Rekrutmen calon anggota Dewan Perwakilan Daerah (DPD) oleh panitia seleksi (pansel) dan Dewan Perwakilan Rakyat Daerah (DPRD) dinilai tak menyelesaikan masalah di lembaga legislatif yang eksis dengan sistem dua kamar. Tujuan rekrutmen oleh pansel tak jelas dan tak patut diteruskan.
“Saya kaget mendengar rekrutmen anggota DPD di Pansel. Alih-alih menyelesaikan persoalan, malah akan menambah persoalan,” kata Pengajar Hukum Tata Negara Universitas Gajah Mada (UGM), Zainal Arifin Mochtar, pada diskusi “Polemik Gagasan Anggota DPD Dipilih Pansel dan DPRD” di Kebon Jeruk, Jakarta Barat (9/5).
Zainal berpendapat bahwa rekrutmen oleh Pansel bersifat subjektif. Pengkuran kualitatif yang dinilai secara kuantitatif bermasalah dan tak menjamin menghasilkan orang-orang terbaik.
“Kita mengukur kualitas orang dengan angka. Itu tidak membuktikan apa-apa soal kapasitas seseorang. Misalnya mengukur integritas orang melalui wawancara, bagaimana bisa tau integritas orang hanya selama tiga puluh menit?” ujar Zainal.

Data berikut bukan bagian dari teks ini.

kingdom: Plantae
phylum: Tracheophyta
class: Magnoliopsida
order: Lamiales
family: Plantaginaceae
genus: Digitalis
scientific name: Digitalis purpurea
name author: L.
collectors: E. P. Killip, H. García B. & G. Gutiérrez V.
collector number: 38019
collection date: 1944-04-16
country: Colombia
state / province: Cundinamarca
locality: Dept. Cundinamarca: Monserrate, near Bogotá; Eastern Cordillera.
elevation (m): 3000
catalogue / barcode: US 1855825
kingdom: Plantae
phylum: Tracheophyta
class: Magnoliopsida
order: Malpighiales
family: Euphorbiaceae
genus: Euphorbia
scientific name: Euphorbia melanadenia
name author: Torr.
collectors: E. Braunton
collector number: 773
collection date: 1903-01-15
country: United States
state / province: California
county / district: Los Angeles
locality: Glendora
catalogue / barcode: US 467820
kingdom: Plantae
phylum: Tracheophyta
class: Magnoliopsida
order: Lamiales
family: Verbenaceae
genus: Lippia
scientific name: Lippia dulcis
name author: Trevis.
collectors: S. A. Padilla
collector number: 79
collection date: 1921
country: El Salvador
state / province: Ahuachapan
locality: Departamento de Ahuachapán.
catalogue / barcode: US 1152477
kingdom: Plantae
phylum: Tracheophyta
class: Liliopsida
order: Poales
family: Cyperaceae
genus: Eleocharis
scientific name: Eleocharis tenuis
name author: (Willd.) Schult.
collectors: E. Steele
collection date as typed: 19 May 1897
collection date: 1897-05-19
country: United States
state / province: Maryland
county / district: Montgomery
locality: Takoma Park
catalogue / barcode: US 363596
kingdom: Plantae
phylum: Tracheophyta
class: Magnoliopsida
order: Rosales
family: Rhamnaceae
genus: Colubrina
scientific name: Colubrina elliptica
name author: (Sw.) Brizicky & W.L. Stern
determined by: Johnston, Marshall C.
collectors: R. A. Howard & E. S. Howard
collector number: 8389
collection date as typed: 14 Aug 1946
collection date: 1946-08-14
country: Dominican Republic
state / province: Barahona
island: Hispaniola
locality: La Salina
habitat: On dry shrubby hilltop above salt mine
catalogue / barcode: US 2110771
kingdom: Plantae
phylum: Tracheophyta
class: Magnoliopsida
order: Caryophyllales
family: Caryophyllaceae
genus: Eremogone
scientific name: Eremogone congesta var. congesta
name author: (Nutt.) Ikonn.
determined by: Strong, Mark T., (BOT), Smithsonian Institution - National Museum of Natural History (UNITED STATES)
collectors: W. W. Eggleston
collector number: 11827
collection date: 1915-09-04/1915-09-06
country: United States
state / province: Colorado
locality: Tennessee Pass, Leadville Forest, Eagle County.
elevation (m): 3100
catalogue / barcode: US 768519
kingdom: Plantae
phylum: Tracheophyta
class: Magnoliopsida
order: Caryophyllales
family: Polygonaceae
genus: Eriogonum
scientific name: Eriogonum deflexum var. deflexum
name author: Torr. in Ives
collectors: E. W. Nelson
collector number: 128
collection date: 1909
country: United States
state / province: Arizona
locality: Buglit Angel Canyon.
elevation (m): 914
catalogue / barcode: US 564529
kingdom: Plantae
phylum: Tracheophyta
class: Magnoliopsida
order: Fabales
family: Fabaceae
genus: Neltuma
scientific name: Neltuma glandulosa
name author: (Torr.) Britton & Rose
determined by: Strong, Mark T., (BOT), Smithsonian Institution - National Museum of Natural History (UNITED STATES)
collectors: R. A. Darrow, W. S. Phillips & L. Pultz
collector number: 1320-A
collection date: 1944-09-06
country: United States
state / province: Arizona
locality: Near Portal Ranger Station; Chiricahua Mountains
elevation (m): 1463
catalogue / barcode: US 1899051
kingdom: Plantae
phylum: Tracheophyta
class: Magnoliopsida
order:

Zainal mengatakan apabila tujuan dibentuknya pansel adalah untuk menyaring kualitas calon anggota DPD, semestinya hal yang sama diberlakukan kepada calon anggota Dewan Perwakilan Rakyat (DPR). DPR adalah kamar pertama yang memiliki wewenang lebih besar. Namun, yang mesti diluruskan, kata Zainal, jabatan di parlemen tak perlu menggunakan merit system atau mendasarkan pada pemahaman akademik, melainkan melalui pemilihan umum.
“Kalau tujuan dibentuknya pansel untuk menyaring kualitas orang yang duduk di DPD, kenapa DPR enggak juga? Tapi, jabatan di parlemen ini kan election,” tukas Zainal.
Gagasan rekrutmen calon anggota DPD melalui pansel dan DPRD akan merusak institusi DPD sendiri. Melalui skema ini, kehadiran anggota DPD partisan partai poitik akan lebih kuat. Persoalan utama parlemen bukan kapasitas individu, melainkan jauhnya relasi antara orang yang dipilih dengan orang yang memilih.